**Work instruction**
Look below and pull out each line with the word "wrist".

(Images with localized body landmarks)
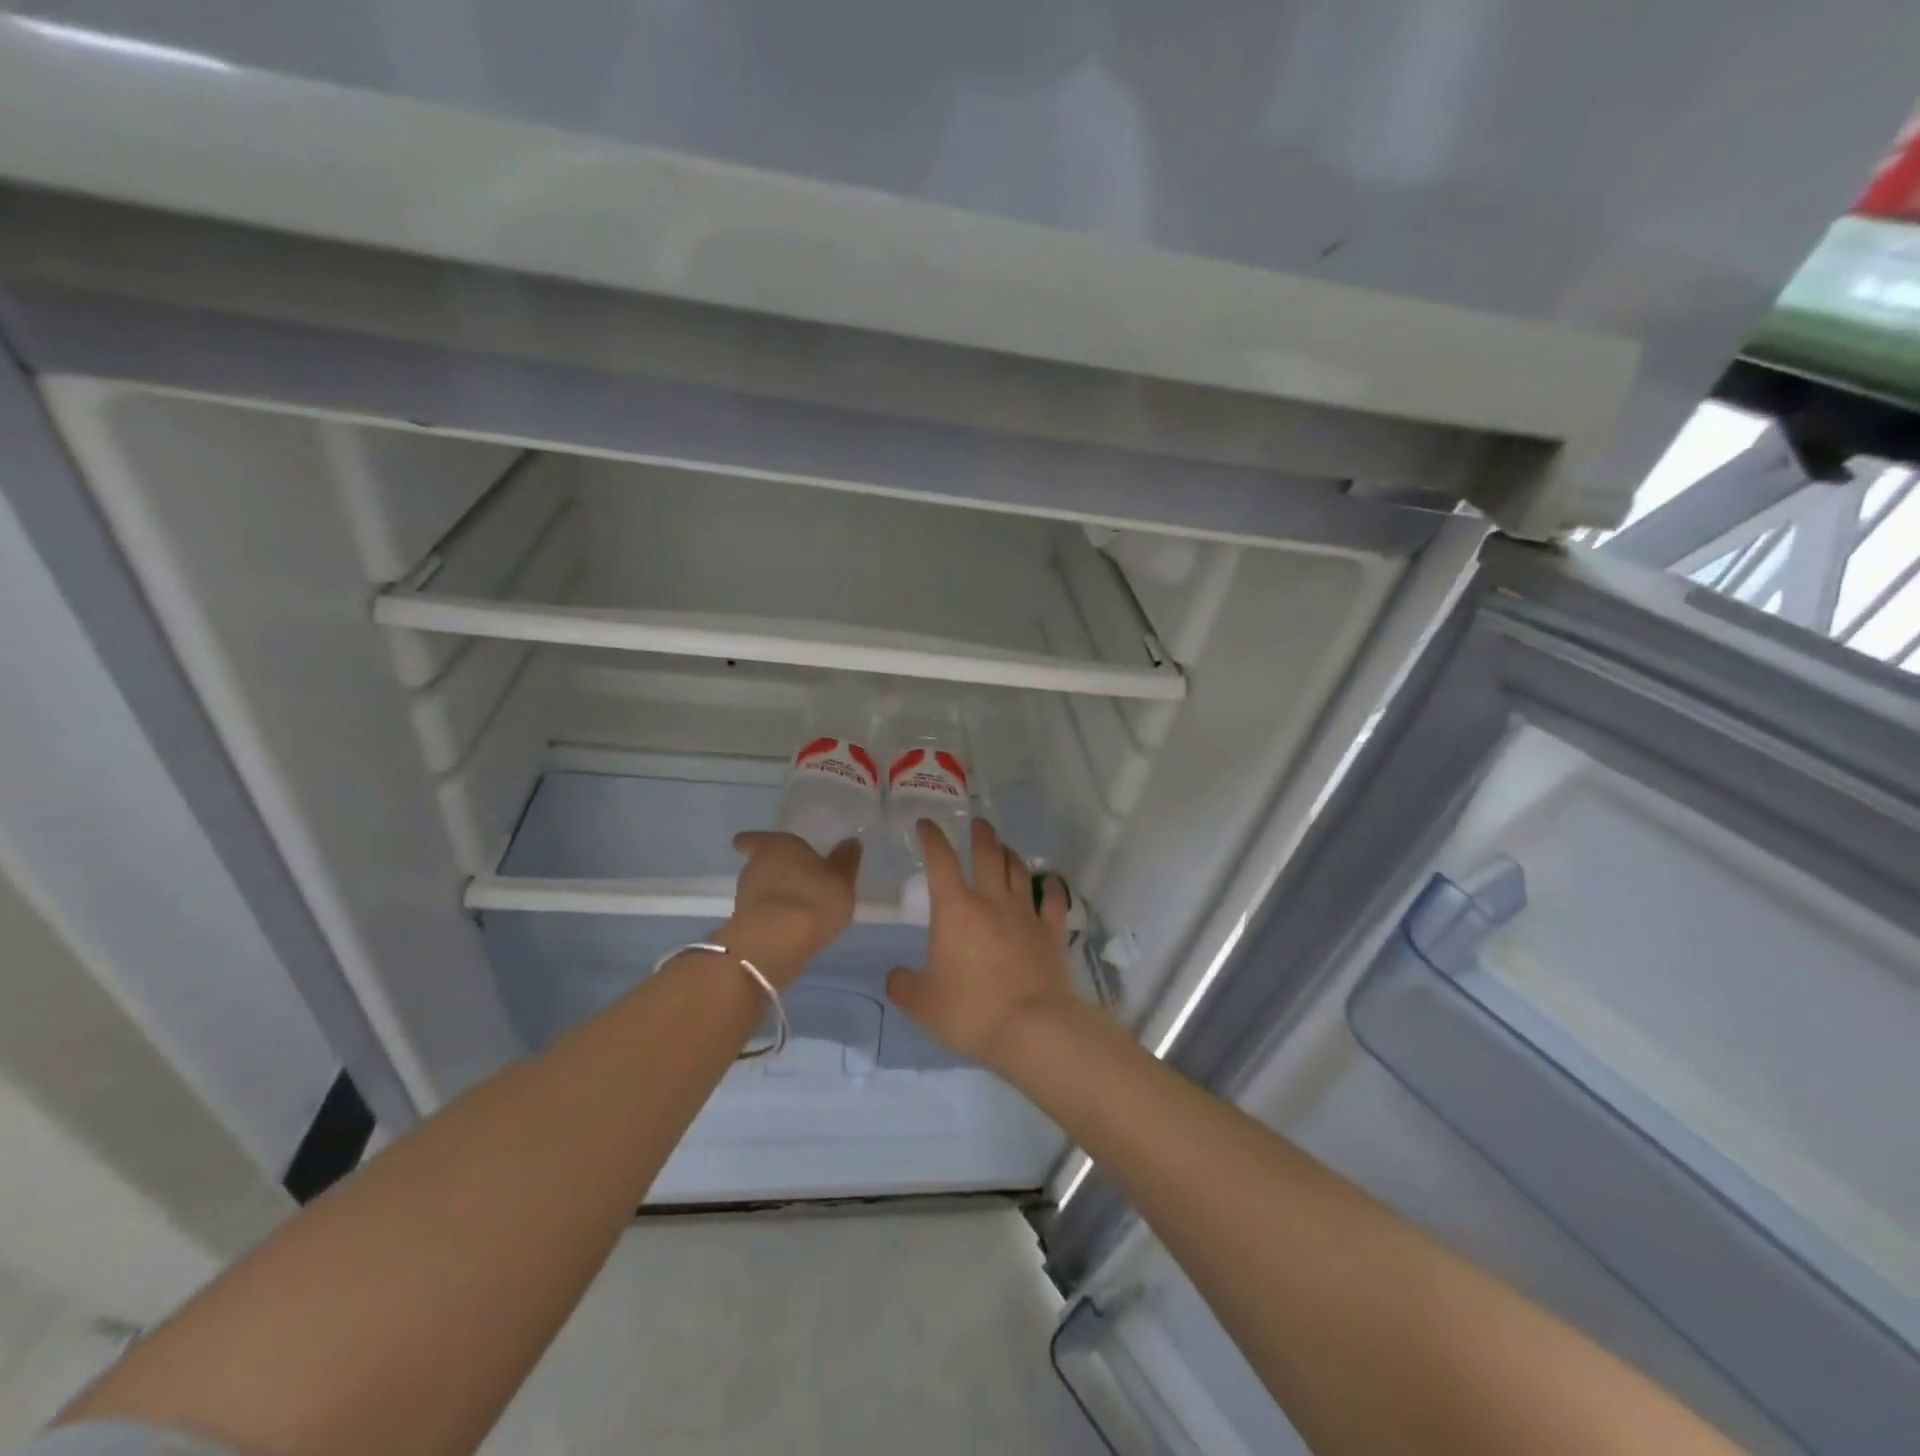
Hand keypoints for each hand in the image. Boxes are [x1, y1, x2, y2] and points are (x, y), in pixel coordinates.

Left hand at [726, 832, 860, 985]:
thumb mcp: (841, 879)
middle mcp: (754, 866)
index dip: (753, 842)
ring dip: (774, 896)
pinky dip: (773, 918)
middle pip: (759, 864)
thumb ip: (845, 860)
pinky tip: (791, 927)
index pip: (753, 839)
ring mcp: (745, 898)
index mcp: (776, 846)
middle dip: (774, 871)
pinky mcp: (743, 926)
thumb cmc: (812, 898)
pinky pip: (761, 915)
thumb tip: (850, 842)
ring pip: (759, 890)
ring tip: (798, 907)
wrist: (776, 943)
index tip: (751, 846)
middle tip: (796, 878)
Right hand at [886, 819, 1078, 1067]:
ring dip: (1010, 854)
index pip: (941, 861)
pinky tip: (1050, 881)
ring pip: (1019, 871)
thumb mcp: (922, 1004)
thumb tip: (896, 976)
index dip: (932, 838)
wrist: (1031, 1028)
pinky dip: (1052, 887)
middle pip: (988, 854)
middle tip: (978, 823)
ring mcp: (1026, 914)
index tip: (927, 824)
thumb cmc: (970, 1011)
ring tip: (1004, 848)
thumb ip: (903, 986)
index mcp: (955, 911)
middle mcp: (992, 901)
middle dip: (980, 834)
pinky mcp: (1052, 933)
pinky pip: (1054, 901)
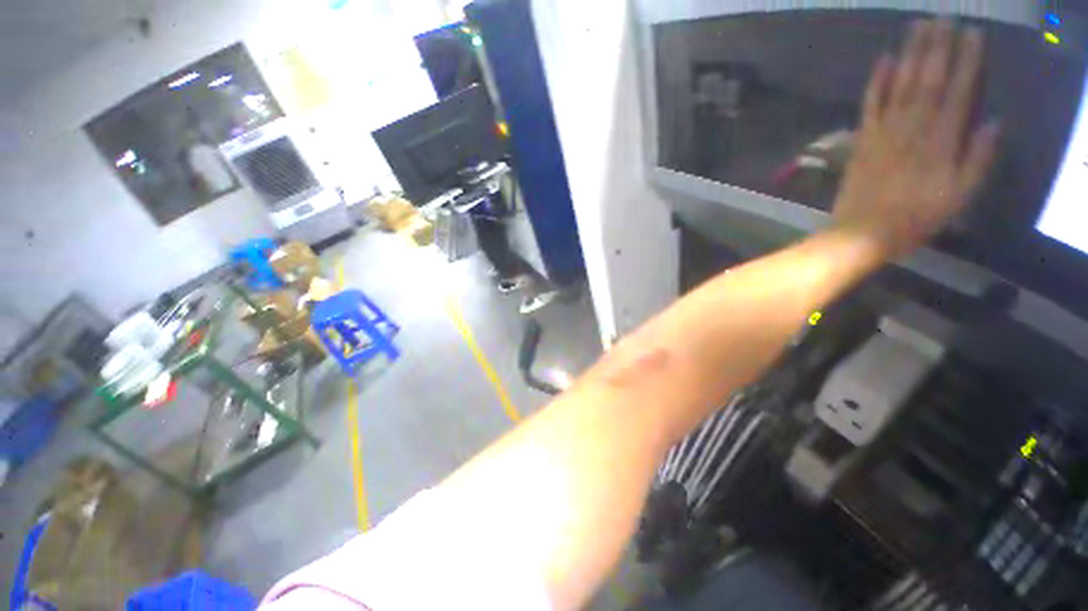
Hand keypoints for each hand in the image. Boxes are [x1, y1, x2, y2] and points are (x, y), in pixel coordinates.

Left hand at [833, 19, 999, 258]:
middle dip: (938, 47)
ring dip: (910, 55)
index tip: (973, 34)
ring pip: (900, 86)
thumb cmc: (914, 219)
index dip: (967, 62)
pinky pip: (869, 107)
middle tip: (944, 17)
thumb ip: (978, 160)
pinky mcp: (862, 142)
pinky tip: (882, 61)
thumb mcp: (959, 198)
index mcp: (941, 143)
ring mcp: (883, 134)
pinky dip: (876, 83)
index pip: (958, 92)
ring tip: (918, 28)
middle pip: (927, 81)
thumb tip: (994, 122)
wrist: (861, 233)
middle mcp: (912, 130)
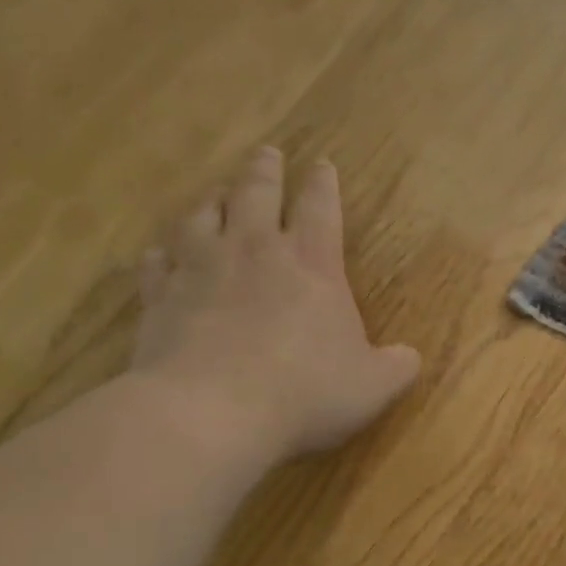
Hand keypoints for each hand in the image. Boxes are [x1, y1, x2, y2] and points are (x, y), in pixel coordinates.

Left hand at [131, 148, 420, 464]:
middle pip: (257, 194)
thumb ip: (396, 367)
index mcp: (312, 265)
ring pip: (202, 217)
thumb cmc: (305, 392)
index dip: (323, 185)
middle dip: (265, 171)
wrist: (211, 412)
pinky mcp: (160, 298)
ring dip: (212, 201)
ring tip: (216, 193)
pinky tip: (160, 254)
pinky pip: (157, 263)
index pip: (320, 209)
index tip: (322, 164)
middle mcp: (254, 253)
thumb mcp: (373, 387)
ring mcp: (200, 270)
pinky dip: (161, 255)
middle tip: (267, 153)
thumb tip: (409, 357)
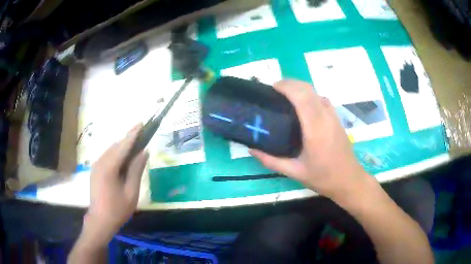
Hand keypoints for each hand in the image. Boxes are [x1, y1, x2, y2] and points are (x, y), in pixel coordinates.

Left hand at [84, 124, 148, 243]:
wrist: (100, 220)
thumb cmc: (117, 209)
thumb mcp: (131, 192)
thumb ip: (136, 170)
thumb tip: (144, 152)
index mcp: (109, 167)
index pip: (123, 145)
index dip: (133, 134)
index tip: (141, 123)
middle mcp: (100, 162)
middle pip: (116, 146)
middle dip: (128, 139)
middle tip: (142, 136)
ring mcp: (96, 165)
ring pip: (111, 150)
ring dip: (123, 147)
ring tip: (135, 147)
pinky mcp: (95, 170)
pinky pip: (107, 156)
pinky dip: (116, 154)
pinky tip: (124, 159)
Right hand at [250, 80, 367, 200]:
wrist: (349, 180)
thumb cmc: (323, 177)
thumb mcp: (295, 172)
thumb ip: (271, 161)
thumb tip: (251, 150)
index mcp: (315, 129)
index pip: (301, 96)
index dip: (286, 86)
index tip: (272, 87)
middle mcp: (326, 117)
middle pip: (308, 89)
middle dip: (290, 83)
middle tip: (274, 90)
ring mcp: (333, 116)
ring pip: (316, 91)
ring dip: (300, 88)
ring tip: (286, 96)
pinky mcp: (337, 118)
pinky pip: (321, 99)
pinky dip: (309, 95)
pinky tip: (302, 106)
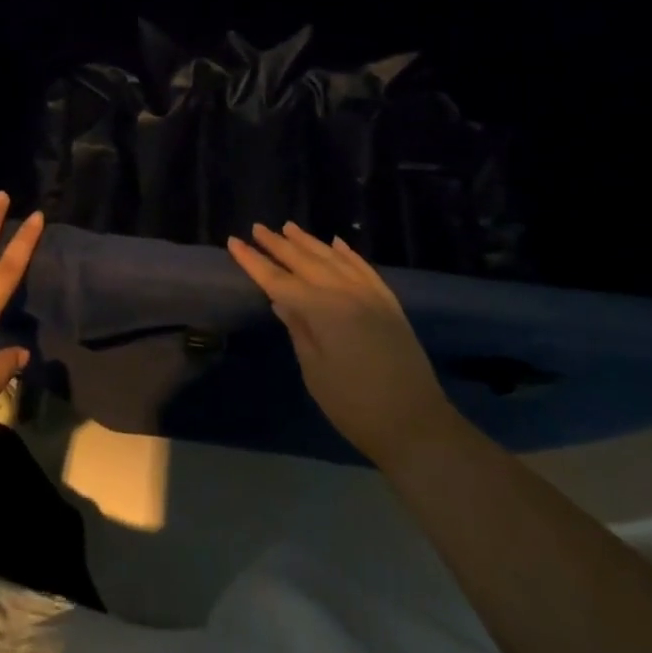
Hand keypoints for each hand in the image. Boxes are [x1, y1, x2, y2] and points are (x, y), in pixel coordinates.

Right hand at [227, 222, 460, 465]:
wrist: (417, 425)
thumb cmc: (356, 407)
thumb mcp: (316, 373)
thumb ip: (298, 330)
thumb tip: (282, 301)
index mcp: (322, 310)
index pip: (279, 280)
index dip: (254, 262)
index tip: (233, 242)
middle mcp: (345, 293)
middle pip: (305, 262)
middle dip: (278, 244)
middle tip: (257, 227)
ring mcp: (370, 295)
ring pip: (333, 258)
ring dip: (309, 242)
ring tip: (288, 227)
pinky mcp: (388, 303)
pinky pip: (363, 268)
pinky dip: (348, 253)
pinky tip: (336, 243)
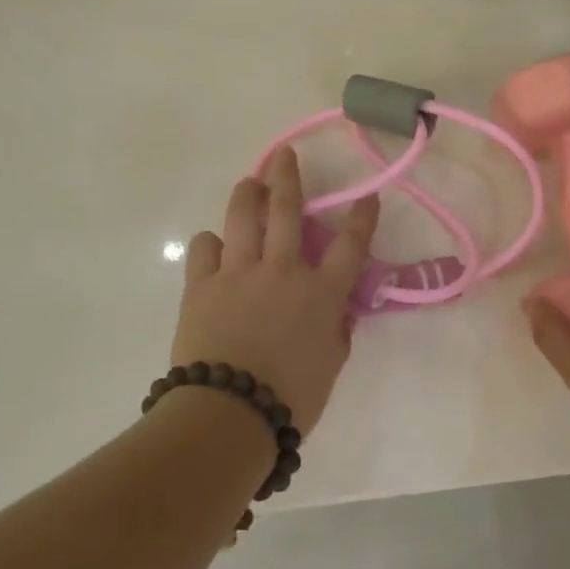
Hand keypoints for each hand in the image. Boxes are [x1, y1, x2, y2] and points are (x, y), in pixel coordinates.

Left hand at [171, 147, 379, 437]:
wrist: (230, 413)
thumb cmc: (291, 398)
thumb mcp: (329, 365)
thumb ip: (336, 331)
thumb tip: (336, 310)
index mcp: (321, 293)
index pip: (351, 245)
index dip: (362, 218)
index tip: (368, 197)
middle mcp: (283, 270)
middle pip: (287, 210)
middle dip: (288, 177)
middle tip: (285, 155)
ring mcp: (239, 272)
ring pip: (243, 216)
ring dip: (247, 193)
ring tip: (249, 182)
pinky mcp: (202, 284)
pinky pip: (205, 248)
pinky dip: (212, 243)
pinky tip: (215, 246)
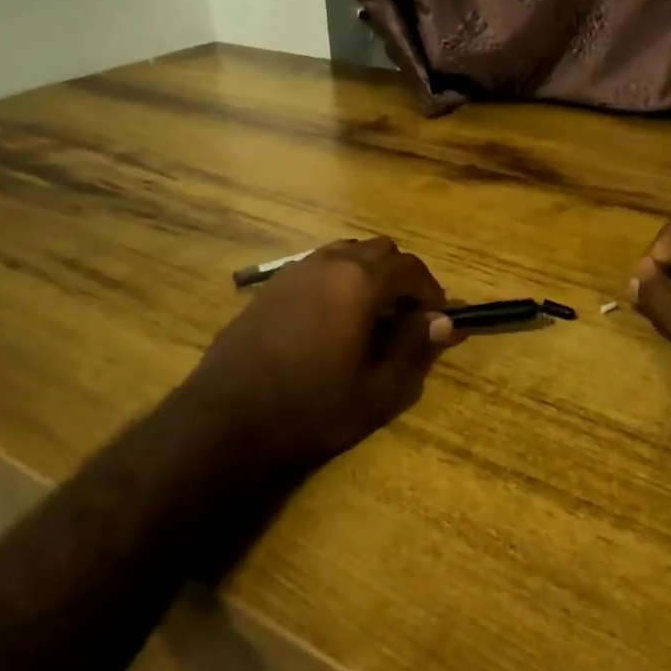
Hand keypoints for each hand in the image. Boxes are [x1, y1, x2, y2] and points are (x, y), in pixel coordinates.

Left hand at [181, 239, 454, 473]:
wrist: (227, 420)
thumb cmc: (312, 408)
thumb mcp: (379, 390)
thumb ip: (415, 348)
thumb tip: (443, 321)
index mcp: (360, 282)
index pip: (410, 267)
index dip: (431, 291)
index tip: (437, 319)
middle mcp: (329, 263)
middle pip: (379, 250)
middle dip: (401, 277)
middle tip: (407, 316)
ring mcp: (295, 271)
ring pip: (346, 253)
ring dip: (368, 274)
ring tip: (372, 315)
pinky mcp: (270, 287)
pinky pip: (318, 268)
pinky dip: (338, 281)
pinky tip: (333, 320)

**Solution**
wrist: (776, 943)
wrist: (1031, 1028)
wrist: (861, 233)
wrist: (211, 412)
wrist: (100, 220)
wrist: (349, 180)
wrist: (417, 425)
wrist: (230, 413)
wrist: (227, 420)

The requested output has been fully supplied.